By on Feb 21, 2021 in Poetry

Sketches of dancers in purple, black and white within a fog of purple.

Why do I hold my clean hands
under hot water until they sting?

My tongue aches from rehearsals.
Silver chutes shoot my open eyes.

Stiff slanting wings lift our bodies
resting above clouds — breathing, dreaming.

Trust loosens our shoes, unpegs belts
cinched around our expanding profit motives.

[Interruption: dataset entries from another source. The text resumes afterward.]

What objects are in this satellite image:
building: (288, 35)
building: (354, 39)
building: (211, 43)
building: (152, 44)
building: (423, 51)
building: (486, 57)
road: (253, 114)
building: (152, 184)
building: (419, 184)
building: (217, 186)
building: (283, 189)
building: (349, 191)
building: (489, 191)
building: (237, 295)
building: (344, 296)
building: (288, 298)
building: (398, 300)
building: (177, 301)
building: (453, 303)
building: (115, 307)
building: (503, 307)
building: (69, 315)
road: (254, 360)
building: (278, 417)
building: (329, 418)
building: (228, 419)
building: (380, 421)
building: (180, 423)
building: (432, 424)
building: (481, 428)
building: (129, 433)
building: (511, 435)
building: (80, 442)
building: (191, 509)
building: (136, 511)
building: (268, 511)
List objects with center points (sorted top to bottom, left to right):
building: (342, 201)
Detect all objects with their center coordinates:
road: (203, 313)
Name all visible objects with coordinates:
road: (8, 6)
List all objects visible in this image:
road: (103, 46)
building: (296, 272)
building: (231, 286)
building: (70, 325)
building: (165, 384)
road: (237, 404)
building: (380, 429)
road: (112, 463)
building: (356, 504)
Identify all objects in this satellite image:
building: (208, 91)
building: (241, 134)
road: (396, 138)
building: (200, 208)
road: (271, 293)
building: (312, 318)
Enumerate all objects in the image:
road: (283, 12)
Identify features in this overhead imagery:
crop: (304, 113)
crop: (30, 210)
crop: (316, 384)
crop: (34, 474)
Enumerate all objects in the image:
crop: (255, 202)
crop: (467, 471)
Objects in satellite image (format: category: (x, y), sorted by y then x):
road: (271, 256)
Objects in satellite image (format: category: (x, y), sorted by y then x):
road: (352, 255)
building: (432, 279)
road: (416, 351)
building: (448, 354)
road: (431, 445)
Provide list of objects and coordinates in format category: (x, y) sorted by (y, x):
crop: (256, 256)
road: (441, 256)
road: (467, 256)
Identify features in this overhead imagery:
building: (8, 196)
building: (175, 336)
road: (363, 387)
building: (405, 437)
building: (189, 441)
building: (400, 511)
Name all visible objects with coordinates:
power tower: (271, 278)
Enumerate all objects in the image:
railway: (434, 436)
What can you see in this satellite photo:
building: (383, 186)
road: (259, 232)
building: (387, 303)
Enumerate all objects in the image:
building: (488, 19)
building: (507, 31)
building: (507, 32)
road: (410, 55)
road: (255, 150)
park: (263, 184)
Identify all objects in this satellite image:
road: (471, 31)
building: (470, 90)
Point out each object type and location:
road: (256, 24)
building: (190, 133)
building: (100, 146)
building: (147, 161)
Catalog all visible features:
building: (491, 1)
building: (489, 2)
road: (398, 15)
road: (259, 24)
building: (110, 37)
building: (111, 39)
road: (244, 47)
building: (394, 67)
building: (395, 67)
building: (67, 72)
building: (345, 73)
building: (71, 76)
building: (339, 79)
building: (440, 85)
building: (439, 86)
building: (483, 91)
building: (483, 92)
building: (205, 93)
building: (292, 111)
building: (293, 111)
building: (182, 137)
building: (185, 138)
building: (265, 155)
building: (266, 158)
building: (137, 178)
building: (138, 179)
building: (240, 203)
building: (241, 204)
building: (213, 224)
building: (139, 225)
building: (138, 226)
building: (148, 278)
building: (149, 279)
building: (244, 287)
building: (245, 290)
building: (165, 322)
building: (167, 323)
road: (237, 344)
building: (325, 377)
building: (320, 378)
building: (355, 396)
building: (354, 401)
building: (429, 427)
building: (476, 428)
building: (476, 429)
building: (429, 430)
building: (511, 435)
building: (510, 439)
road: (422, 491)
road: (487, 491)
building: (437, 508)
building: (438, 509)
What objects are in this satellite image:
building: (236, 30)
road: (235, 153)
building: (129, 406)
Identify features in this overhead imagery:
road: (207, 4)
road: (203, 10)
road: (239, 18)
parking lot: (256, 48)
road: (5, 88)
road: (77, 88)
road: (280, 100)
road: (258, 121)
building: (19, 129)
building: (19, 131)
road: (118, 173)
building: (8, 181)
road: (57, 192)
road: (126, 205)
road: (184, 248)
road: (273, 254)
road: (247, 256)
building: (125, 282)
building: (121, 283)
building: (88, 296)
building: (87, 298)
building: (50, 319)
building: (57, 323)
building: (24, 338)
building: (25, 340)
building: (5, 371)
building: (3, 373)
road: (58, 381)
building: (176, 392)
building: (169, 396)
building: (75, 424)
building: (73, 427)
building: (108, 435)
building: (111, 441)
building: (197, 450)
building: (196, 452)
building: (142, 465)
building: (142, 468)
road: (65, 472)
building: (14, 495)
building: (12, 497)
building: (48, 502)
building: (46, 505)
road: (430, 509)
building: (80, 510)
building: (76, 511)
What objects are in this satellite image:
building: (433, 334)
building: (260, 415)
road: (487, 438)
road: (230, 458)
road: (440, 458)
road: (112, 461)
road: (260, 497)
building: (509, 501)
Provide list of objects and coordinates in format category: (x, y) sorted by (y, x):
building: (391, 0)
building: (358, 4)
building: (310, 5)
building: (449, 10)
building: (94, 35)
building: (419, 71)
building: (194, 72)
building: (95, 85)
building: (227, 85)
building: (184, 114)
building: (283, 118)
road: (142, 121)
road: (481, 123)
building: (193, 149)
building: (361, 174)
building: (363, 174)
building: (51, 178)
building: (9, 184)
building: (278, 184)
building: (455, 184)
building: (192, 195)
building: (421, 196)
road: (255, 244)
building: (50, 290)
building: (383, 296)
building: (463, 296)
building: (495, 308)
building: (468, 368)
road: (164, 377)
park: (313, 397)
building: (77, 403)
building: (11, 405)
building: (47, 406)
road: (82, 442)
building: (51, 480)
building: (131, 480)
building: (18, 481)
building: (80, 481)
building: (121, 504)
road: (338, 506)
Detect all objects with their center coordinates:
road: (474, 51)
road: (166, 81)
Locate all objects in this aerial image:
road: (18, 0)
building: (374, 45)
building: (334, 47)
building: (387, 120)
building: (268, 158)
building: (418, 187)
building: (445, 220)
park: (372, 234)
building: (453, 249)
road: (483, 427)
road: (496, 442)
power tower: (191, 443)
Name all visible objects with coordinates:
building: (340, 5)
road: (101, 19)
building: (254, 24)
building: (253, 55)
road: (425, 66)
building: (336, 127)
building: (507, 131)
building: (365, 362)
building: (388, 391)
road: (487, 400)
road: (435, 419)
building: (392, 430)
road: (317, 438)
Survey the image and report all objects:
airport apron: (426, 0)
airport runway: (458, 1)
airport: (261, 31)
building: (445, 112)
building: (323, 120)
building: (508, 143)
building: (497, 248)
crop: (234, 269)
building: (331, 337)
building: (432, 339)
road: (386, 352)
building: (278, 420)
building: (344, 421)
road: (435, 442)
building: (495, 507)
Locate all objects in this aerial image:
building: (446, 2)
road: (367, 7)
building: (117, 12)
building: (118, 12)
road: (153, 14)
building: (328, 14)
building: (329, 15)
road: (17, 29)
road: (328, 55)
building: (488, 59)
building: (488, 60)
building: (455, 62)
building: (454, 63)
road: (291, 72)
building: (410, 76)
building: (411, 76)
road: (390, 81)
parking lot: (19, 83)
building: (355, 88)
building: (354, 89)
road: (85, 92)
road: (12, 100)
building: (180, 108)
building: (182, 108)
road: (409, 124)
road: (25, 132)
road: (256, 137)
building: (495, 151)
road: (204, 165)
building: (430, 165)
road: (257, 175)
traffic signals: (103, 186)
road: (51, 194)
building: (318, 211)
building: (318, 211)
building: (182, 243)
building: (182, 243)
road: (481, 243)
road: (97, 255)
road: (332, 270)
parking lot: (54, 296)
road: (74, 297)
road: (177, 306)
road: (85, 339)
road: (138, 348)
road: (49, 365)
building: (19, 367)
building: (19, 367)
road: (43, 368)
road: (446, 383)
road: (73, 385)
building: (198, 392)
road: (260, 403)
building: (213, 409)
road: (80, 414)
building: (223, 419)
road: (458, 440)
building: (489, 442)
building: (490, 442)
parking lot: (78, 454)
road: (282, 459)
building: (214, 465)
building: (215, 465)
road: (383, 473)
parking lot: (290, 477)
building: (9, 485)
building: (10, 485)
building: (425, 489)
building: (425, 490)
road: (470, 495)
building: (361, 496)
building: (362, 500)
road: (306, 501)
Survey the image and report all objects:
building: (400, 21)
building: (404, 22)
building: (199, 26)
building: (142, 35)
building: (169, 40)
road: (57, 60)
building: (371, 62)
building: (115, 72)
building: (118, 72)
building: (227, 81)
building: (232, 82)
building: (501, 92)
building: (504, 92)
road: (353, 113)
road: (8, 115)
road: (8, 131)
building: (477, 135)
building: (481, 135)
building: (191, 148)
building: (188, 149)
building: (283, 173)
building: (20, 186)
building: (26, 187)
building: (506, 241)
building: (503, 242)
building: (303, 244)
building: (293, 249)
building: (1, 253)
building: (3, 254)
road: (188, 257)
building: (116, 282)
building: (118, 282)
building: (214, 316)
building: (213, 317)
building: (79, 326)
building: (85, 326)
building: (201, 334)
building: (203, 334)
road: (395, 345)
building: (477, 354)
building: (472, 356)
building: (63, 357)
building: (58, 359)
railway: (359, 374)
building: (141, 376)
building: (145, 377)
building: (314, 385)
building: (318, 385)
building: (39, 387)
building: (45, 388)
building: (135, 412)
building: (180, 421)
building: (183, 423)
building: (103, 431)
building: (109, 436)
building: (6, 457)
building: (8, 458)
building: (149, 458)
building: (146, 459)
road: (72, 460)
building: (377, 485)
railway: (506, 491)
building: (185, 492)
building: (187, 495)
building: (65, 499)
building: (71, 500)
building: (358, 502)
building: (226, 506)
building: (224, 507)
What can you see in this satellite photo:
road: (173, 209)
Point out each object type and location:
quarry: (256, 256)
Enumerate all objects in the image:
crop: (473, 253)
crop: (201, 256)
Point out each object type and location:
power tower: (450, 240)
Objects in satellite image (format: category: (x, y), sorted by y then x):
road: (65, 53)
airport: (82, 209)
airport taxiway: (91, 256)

Trust will settle us down to Earth.
Bright shields of elastic goose flesh.

Wet maps wrinkle in my hot palms.
I would dovetail all my hinges!

Lets love our flaws above each wave.
Counting freckles until we land alive.

About

While sitting, once a week in an old paint-spattered Ford in the mid fifties with his father who was a glider mechanic in Sicily during World War 2, R. Steve Benson listened to his dad invent playful funny words and stories to entertain him while his big brother Barry (co-author of their two published books of poetry: Schooled Lives: Poems By Two Brothers, and Poems By The Skunk River Valley Boys) was having his weekly private accordion lesson... Years later, Steve found a quote by the critic Helen Vendler: "The play of language is the chief cause for the aesthetic success of any poem." Thanks Dad!